Dans la première moitié du XIXe siècle, Québec connaît une importante croissance économique et démographique qui entraîne le développement des faubourgs. En 1829, dans le but de mieux encadrer les fidèles, les autorités religieuses détachent de la paroisse de Notre-Dame celle de Saint-Roch, un vaste territoire qui comprend entre autres presque toute la partie basse de la ville.

Le 24 décembre 1839, à la suite d’une demande émanant de 110 paroissiens, Mgr Signay établit la Congrégation des hommes de Saint-Roch. Ce regroupement, qui se réunit hebdomadairement pour prier et pour « se ressourcer spirituellement » (Lemieux, 1989, 318), entreprend de bâtir une chapelle à partir de 1851. Le terrain choisi, à l’angle des rues Caron et Saint-Joseph, appartient aux religieuses de l’Hôpital-Général.

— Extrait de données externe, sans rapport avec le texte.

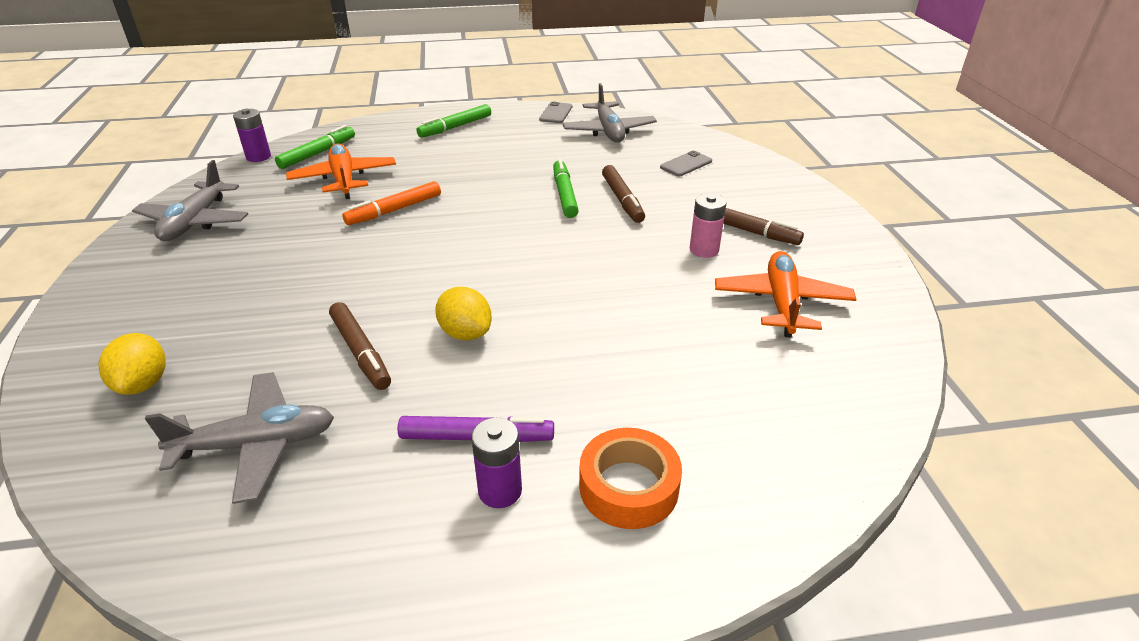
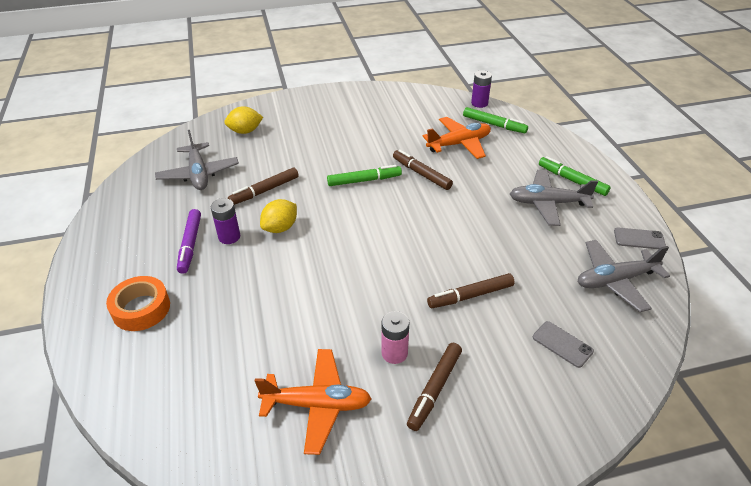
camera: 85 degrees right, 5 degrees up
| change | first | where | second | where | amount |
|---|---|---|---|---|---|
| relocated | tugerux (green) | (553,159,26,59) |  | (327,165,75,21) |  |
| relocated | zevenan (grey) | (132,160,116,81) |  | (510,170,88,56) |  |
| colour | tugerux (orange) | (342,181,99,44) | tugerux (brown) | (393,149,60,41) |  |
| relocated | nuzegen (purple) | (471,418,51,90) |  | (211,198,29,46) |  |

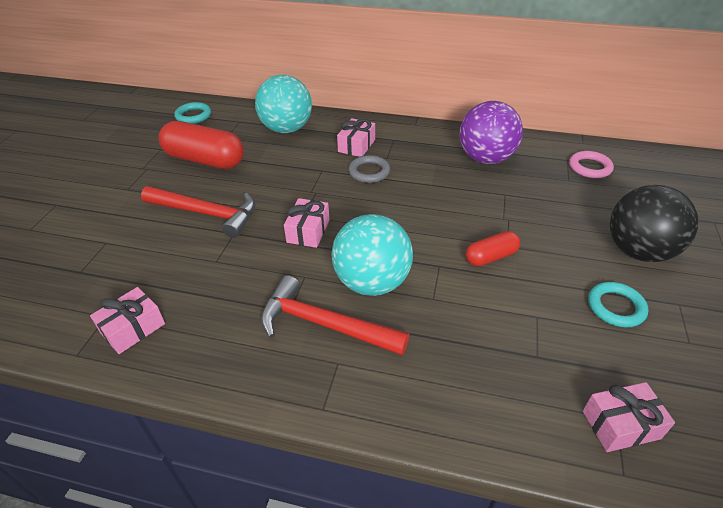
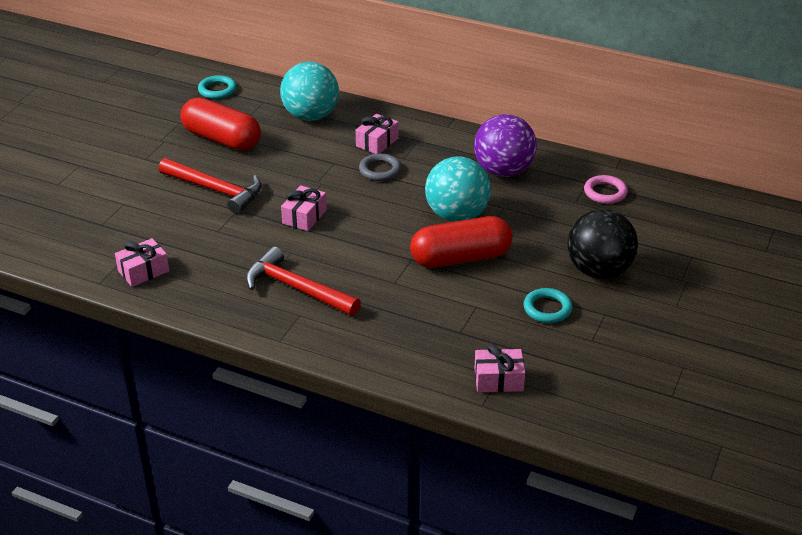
camera: 10 degrees right, 5 degrees down
| change | first | where | second | where | amount |
|---|---|---|---|---|---|
| relocated | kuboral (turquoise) | (332,214,81,82) |  | (425,156,66,66) |  |
| size | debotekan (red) | (465,231,55,35) |  | (410,216,103,52) | x1.90 |

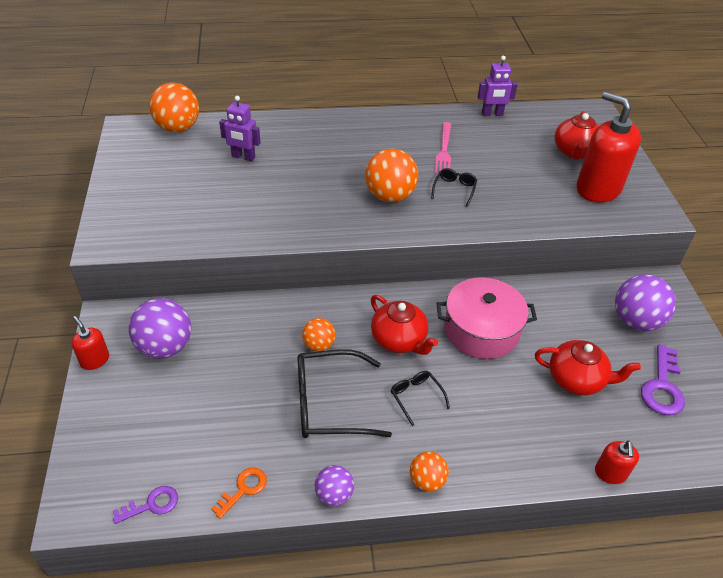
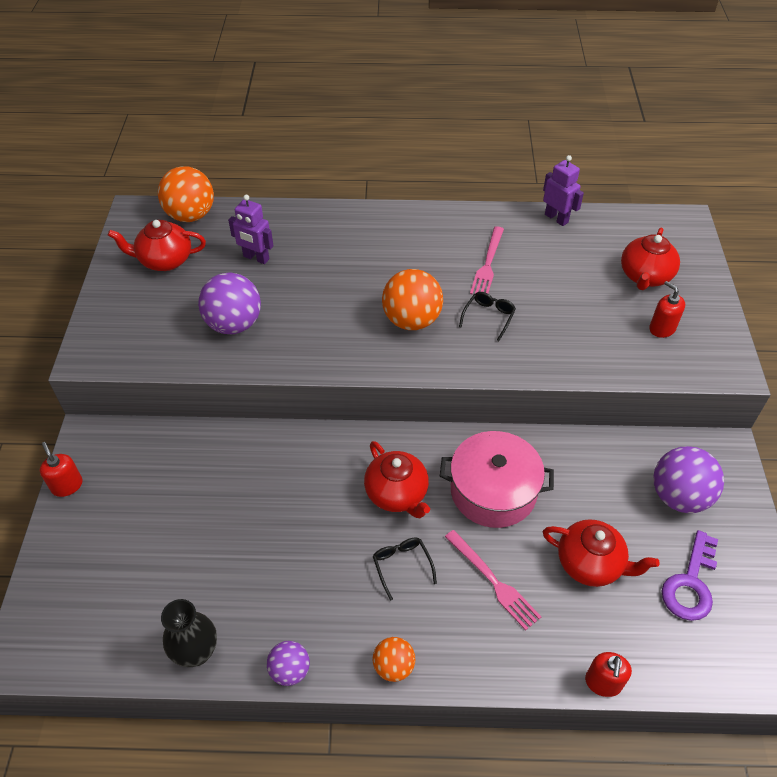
camera: 10 degrees right, 5 degrees up
| change | first | where | second | where | amount |
|---|---|---|---|---|---|
| spun | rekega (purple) | (478,56,40,60) |  | (543,155,41,71) | 135 degrees counterclockwise |
| size | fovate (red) | (576,92,65,110) |  | (649,281,36,57) | x0.47 |
| relocated | kuboral (purple) | (129,298,62,61) |  | (198,273,63,61) |  |
| missing | kuboral (orange) | (302,318,33,33) |  |  |  |
| missing | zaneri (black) | (297,349,95,89) |  |  |  |
| exchanged | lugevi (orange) | (212,467,55,52) | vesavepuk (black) | (161,599,56,68) |  |
| missing | lugevi (purple) | (113,486,65,38) |  |  |  |
| appeared |  |  | lafanasel (red) | (108,220,98,51) |  |
| appeared |  |  | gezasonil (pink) | (445,530,96,101) |  |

D’abord réservée à l’usage exclusif des congréganistes, la chapelle sert aussi parfois aux besoins de la paroisse. En 1856, le curé Zéphirin Charest obtient la permission d’y faire chanter les vêpres pour les enfants des écoles (Jobin, [1940], 26). Comme la population augmente sans cesse et que l’église paroissiale ne suffit plus aux besoins du culte, l’église de Notre-Dame-de-Jacques-Cartier devient desserte de Saint-Roch en 1865. Il faudra même l’agrandir dix ans plus tard puisque dès l’obtention de son nouveau statut, elle est « remplie à pleine capacité, les dimanches et les jours de fêtes religieuses » (Ibid., 58).

En 1901, le cardinal Bégin songe à créer une nouvelle paroisse dans la partie ouest de Saint-Roch qui compte alors plus de 6 000 habitants (Anonyme, 1951, 29). Il demande donc aux congréganistes de faire cession de leur chapelle. L’entente, conclue le 1er juillet 1901, prévoit que la Congrégation des hommes de Saint-Roch pourra tenir ses offices religieux à Notre-Dame-de-Jacques-Cartier « comme par le passé, sans encourir aucuns frais quelconques » (Jobin, op. cit., 68).

La nouvelle paroisse de Notre-Dame-de-Jacques-Cartier est limitée au nord par la Saint-Charles, au sud par le coteau Sainte-Geneviève, à l’est par la rue Dorchester et à l’ouest par le boulevard Langelier (Ibid., 135).

À la fin du XXe siècle, la baisse de la pratique religieuse et la diminution des effectifs du clergé incitent au regroupement. En 1998, les paroisses de Notre-Dame-de-Jacques-Cartier et de Saint-Roch s’unissent sous le vocable de Notre-Dame-de-Saint-Roch.